Pourquoi Daphné du Maurier est-elle considérée comme un auteur de romans féminins, alors que ses histoires sont souvent noires et dérangeantes ? Que sait-on vraiment de son lien étroit avec la France, de ses liaisons longtemps tenues secrètes, des correspondances ténues que son oeuvre entretient avec sa vie, et dans laquelle elle parle beaucoup de son histoire familiale ? Portrait d’un écrivain par un autre écrivain, Manderley décrit minutieusement une vie aussi mystérieuse que l’oeuvre qu’elle sous-tend – toute de suspense psychologique –, et met en lumière l’amour fou de cette femme pour son manoir de Cornouailles.
Un portrait tout en nuances de la plus énigmatique des romancières britanniques, mais davantage encore : un voyage littéraire sur les traces d’un des plus grands auteurs de best-sellers de son époque, méprisé par la critique mais adulé du public.

Mon avis
Le dernier Tatiana de Rosnay que j’ai lu m’avait laissé un goût amer. Mais là, je dois dire que j’ai été enchantée par cette lecture. L’auteure nous propose une biographie, que j’ai la faiblesse de croire un peu romancée. Et ça marche. On est de suite happée par l’histoire de cette auteure, très avant-gardiste, dérangeante mais passionnante.

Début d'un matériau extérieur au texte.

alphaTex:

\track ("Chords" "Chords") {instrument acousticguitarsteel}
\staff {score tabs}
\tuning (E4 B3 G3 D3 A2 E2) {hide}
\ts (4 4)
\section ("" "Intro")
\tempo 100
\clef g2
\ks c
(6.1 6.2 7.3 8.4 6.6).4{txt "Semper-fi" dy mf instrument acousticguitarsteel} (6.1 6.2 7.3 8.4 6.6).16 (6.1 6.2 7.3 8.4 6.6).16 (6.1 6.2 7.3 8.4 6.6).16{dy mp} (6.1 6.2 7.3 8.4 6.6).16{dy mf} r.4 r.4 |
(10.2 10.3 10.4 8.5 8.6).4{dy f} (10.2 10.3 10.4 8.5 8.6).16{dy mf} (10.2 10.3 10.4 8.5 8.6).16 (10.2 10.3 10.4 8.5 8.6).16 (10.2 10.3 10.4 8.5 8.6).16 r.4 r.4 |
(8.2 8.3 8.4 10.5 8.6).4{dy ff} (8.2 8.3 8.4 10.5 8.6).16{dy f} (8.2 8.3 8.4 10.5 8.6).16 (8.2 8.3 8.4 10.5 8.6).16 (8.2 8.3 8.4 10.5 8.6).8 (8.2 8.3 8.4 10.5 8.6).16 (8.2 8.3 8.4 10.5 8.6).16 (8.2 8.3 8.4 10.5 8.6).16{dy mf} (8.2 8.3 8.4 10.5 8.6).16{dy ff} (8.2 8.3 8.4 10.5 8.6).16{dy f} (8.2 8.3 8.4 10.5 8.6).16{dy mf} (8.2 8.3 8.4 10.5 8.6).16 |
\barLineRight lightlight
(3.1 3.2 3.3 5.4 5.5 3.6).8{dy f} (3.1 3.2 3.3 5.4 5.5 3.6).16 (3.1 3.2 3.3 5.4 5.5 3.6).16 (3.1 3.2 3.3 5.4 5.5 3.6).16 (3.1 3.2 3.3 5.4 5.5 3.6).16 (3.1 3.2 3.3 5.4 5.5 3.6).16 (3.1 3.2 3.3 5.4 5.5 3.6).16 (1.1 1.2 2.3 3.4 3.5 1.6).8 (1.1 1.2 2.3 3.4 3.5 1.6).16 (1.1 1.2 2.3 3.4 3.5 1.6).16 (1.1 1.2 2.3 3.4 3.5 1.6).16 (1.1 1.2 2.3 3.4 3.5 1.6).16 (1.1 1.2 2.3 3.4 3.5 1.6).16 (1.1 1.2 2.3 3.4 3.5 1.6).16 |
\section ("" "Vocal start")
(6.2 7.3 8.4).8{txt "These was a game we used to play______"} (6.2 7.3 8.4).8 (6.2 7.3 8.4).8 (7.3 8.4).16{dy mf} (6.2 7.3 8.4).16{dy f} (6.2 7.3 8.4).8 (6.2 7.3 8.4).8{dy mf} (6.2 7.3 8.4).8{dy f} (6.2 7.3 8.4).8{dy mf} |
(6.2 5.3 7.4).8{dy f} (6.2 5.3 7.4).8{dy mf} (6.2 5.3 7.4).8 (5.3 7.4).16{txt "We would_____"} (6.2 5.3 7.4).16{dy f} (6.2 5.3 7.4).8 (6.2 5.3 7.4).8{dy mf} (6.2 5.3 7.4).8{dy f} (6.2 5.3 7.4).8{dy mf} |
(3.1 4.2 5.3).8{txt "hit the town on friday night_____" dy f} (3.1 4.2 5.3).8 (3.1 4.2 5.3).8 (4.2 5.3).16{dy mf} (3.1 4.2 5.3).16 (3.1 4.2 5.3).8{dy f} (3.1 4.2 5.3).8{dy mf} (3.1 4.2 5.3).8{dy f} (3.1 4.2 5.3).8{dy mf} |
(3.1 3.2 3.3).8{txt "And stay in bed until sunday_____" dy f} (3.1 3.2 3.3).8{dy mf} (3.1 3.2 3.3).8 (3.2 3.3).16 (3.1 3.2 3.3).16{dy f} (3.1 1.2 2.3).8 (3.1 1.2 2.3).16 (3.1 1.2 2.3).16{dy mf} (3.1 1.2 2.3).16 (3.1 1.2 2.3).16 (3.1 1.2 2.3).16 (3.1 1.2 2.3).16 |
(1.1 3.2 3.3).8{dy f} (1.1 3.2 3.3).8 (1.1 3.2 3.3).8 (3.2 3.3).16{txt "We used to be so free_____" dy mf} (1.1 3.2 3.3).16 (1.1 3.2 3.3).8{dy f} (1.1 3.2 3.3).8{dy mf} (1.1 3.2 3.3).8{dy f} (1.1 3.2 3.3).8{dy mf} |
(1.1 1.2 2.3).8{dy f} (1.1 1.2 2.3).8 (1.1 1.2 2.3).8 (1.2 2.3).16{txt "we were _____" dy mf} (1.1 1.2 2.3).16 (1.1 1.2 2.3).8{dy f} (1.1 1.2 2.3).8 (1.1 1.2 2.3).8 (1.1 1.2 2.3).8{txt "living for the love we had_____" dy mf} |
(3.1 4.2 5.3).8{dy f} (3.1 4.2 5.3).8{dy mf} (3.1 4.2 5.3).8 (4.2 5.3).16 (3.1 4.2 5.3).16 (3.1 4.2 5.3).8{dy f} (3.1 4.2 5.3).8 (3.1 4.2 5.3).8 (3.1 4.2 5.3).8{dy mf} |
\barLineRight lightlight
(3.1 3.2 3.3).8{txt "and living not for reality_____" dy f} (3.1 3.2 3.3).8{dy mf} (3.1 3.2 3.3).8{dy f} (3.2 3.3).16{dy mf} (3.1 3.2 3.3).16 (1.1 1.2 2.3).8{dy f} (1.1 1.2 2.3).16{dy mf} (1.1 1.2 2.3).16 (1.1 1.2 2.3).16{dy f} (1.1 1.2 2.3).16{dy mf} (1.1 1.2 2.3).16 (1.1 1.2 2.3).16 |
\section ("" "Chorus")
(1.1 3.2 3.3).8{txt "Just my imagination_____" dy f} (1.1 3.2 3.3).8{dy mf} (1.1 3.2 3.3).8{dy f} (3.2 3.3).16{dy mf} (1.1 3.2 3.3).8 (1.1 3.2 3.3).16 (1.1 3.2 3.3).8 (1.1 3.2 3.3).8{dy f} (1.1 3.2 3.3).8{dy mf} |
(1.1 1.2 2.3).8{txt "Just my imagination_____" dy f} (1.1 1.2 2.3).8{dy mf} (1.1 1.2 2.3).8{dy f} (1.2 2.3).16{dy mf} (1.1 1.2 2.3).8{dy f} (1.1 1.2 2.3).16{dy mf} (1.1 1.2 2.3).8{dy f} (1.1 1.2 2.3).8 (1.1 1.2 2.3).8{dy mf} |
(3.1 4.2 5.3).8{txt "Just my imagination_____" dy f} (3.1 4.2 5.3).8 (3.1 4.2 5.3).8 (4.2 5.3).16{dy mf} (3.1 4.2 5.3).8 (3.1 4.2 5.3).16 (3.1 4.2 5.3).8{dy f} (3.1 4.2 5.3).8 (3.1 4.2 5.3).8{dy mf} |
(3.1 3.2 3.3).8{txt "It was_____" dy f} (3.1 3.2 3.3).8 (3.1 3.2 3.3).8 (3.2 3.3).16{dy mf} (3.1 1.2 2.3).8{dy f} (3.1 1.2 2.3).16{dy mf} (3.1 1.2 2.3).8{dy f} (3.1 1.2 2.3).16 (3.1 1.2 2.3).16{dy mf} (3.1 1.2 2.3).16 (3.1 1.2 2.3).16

J’ai tendance à croire que connaître (un peu) la vie privée d’un auteur permet de mieux comprendre son oeuvre. Ca se démontre encore aujourd’hui. En le terminant, je n’ai eu qu’une envie : me plonger dans Rebecca. J’avais adoré la version de Hitchok. Je ne pense pas être déçue par Daphné du Maurier.
Alors certes on pourrait reprocher que Daphné de Maurier soit issue d’une famille trop élitiste, trop bohème, trop artiste pour s’identifier. Cependant, cela ne m’a pas gêné du tout. Bien au contraire…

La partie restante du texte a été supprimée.